= Aim of the task =
The answer is a stretch of the material below, returned exactly: the line containing "5: (54, 370, 0.82)", the line containing "42: (41, 443, 0.78)", and all lines between.

= Source material =

++++++++++

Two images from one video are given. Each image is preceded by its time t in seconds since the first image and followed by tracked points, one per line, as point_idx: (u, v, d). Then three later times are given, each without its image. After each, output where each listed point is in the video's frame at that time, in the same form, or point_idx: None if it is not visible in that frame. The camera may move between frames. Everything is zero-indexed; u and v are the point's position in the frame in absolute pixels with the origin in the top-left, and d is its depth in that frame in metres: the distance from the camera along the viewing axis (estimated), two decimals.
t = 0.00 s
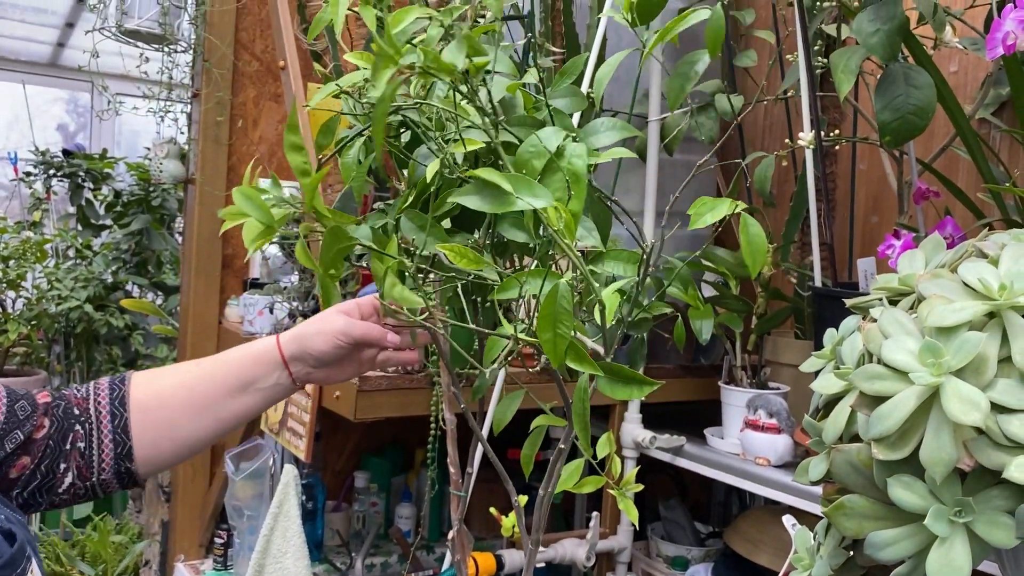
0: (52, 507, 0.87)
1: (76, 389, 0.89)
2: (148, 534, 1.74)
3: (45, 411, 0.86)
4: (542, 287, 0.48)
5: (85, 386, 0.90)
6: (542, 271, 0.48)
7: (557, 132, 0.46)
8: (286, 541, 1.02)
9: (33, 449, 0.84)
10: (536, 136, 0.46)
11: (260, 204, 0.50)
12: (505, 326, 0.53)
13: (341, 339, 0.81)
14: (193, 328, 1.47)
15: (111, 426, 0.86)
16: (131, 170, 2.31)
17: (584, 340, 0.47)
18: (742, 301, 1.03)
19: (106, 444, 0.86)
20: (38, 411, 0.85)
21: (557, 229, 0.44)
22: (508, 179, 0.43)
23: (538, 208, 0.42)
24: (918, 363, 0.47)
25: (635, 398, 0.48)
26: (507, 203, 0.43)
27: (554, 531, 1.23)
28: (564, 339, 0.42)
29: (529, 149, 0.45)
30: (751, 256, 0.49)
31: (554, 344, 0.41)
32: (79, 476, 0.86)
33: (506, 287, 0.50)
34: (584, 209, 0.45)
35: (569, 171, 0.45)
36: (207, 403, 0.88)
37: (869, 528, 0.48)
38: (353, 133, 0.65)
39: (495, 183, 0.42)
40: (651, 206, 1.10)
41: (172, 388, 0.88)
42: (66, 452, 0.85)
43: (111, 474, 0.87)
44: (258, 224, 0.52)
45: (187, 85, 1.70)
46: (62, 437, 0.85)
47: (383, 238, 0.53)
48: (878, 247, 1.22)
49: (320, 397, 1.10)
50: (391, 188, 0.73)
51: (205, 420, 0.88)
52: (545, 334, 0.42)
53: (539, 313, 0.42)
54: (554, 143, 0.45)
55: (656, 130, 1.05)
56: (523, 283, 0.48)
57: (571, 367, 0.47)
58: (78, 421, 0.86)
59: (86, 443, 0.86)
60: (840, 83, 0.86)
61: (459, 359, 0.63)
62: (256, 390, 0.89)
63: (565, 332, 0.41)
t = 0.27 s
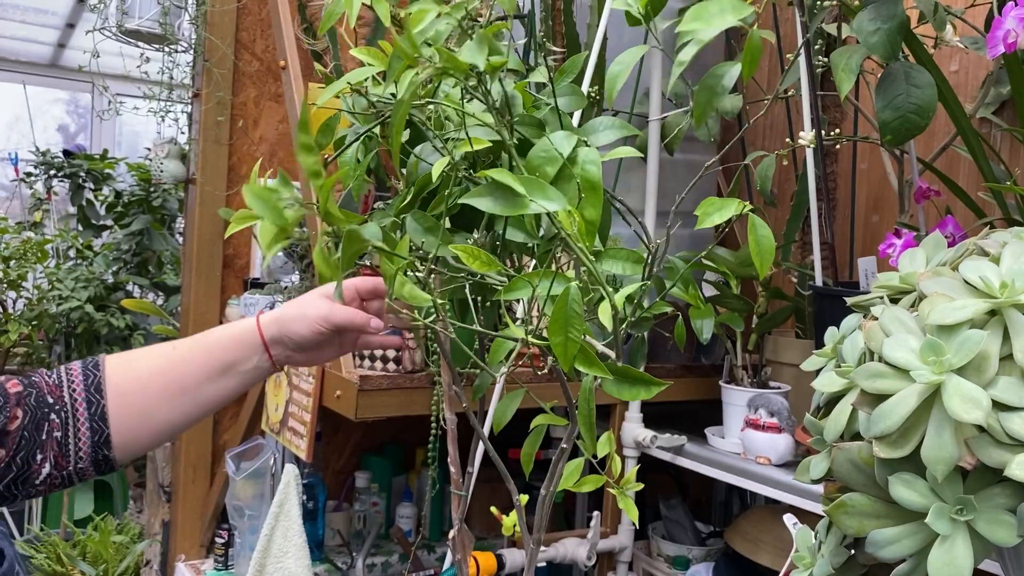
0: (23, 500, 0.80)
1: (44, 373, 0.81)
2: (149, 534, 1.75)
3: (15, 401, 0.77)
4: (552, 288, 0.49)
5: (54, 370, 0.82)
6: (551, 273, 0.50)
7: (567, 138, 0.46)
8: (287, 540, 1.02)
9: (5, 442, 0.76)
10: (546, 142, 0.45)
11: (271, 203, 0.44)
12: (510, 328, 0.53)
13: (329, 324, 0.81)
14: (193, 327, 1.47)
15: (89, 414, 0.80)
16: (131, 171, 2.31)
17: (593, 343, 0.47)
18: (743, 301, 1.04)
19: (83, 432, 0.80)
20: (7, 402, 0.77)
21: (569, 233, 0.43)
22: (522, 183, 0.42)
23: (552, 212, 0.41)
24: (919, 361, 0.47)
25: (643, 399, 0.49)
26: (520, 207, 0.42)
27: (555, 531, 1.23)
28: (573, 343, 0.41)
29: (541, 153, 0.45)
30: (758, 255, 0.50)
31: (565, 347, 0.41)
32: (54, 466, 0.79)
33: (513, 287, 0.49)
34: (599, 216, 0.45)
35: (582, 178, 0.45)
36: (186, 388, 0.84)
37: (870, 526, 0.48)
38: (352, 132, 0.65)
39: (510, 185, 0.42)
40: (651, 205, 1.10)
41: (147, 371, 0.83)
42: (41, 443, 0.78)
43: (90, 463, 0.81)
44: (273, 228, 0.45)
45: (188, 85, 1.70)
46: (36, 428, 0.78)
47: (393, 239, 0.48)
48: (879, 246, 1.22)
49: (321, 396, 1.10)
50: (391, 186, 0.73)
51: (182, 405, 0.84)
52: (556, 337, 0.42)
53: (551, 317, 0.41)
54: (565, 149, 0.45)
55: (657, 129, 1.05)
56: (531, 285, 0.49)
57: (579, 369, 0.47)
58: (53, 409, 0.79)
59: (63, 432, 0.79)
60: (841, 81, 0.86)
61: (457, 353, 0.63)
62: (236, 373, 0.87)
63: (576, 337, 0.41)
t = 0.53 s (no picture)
0: (18, 492, 0.81)
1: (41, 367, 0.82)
2: (151, 532, 1.75)
3: (9, 394, 0.79)
4: (567, 297, 0.48)
5: (49, 363, 0.83)
6: (563, 280, 0.49)
7: (577, 131, 0.46)
8: (289, 537, 1.02)
9: None
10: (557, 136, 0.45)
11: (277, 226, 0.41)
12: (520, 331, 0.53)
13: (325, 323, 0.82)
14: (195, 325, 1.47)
15: (82, 409, 0.81)
16: (132, 169, 2.31)
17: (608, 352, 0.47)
18: (744, 298, 1.04)
19: (76, 427, 0.81)
20: (2, 396, 0.78)
21: (589, 241, 0.43)
22: (539, 193, 0.41)
23: (570, 223, 0.41)
24: (922, 357, 0.46)
25: (657, 403, 0.49)
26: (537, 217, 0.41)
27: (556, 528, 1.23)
28: (589, 352, 0.41)
29: (551, 148, 0.44)
30: (773, 254, 0.49)
31: (581, 357, 0.41)
32: (48, 460, 0.81)
33: (528, 299, 0.48)
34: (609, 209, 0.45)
35: (593, 171, 0.45)
36: (183, 382, 0.84)
37: (873, 522, 0.47)
38: (355, 128, 0.65)
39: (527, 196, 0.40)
40: (653, 202, 1.10)
41: (144, 365, 0.84)
42: (35, 438, 0.79)
43: (83, 457, 0.82)
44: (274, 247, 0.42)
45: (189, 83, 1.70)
46: (30, 422, 0.79)
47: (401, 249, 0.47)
48: (880, 243, 1.22)
49: (322, 393, 1.10)
50: (393, 183, 0.73)
51: (179, 399, 0.84)
52: (572, 346, 0.41)
53: (567, 325, 0.41)
54: (575, 144, 0.45)
55: (658, 126, 1.04)
56: (544, 295, 0.48)
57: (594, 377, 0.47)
58: (47, 404, 0.80)
59: (56, 427, 0.80)
60: (842, 78, 0.86)
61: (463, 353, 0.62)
62: (234, 367, 0.87)
63: (593, 346, 0.40)
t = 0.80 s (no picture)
0: (24, 488, 0.81)
1: (47, 361, 0.82)
2: (153, 529, 1.75)
3: (16, 388, 0.78)
4: (591, 311, 0.47)
5: (55, 356, 0.83)
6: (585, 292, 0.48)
7: (597, 136, 0.45)
8: (291, 534, 1.02)
9: (6, 430, 0.77)
10: (576, 142, 0.45)
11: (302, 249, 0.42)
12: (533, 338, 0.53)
13: (331, 316, 0.81)
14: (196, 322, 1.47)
15: (89, 403, 0.81)
16: (134, 166, 2.31)
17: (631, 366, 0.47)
18: (746, 295, 1.03)
19: (84, 421, 0.81)
20: (8, 389, 0.78)
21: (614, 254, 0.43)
22: (570, 208, 0.40)
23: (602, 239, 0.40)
24: (926, 352, 0.46)
25: (668, 410, 0.50)
26: (569, 234, 0.40)
27: (558, 525, 1.23)
28: (614, 367, 0.40)
29: (570, 155, 0.44)
30: (789, 257, 0.49)
31: (606, 373, 0.40)
32: (56, 454, 0.80)
33: (550, 316, 0.48)
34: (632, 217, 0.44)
35: (615, 179, 0.44)
36: (189, 375, 0.85)
37: (876, 517, 0.47)
38: (356, 125, 0.65)
39: (558, 212, 0.40)
40: (655, 199, 1.10)
41: (149, 359, 0.84)
42: (43, 431, 0.79)
43: (90, 451, 0.82)
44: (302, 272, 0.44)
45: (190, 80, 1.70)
46: (37, 416, 0.79)
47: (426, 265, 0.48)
48: (883, 240, 1.21)
49: (325, 389, 1.10)
50: (395, 179, 0.73)
51: (184, 393, 0.85)
52: (596, 362, 0.40)
53: (593, 341, 0.40)
54: (598, 148, 0.44)
55: (661, 123, 1.04)
56: (566, 312, 0.48)
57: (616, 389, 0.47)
58: (53, 397, 0.80)
59: (63, 421, 0.80)
60: (845, 74, 0.85)
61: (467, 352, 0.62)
62: (240, 360, 0.88)
63: (618, 362, 0.40)
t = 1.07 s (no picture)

++++++++++

= Exercise response =
5: (54, 370, 0.82)
6: (551, 273, 0.50)
7: (567, 138, 0.46)
8: (287, 540, 1.02)
9: (5, 442, 0.76)
10: (546, 142, 0.45)
11: (271, 203, 0.44)
12: (510, 328, 0.53)
13: (329, 324, 0.81)
14: (193, 327, 1.47)
15: (89, 414, 0.80)
16: (131, 171, 2.31)
17: (593, 343, 0.47)
18: (743, 301, 1.04)
19: (83, 432, 0.80)
20: (7, 402, 0.77)
21: (569, 233, 0.43)
22: (522, 183, 0.42)
23: (552, 212, 0.41)
24: (919, 361, 0.47)
25: (643, 399, 0.49)
26: (520, 207, 0.42)
27: (555, 531, 1.23)
28: (573, 343, 0.41)
29: (541, 153, 0.45)
30: (758, 255, 0.50)
31: (565, 347, 0.41)
32: (54, 466, 0.79)
33: (513, 287, 0.49)
34: (599, 216, 0.45)
35: (582, 178, 0.45)
36: (186, 388, 0.84)
37: (870, 526, 0.48)
38: (352, 132, 0.65)
39: (510, 185, 0.42)
40: (651, 205, 1.10)
41: (147, 371, 0.83)
42: (41, 443, 0.78)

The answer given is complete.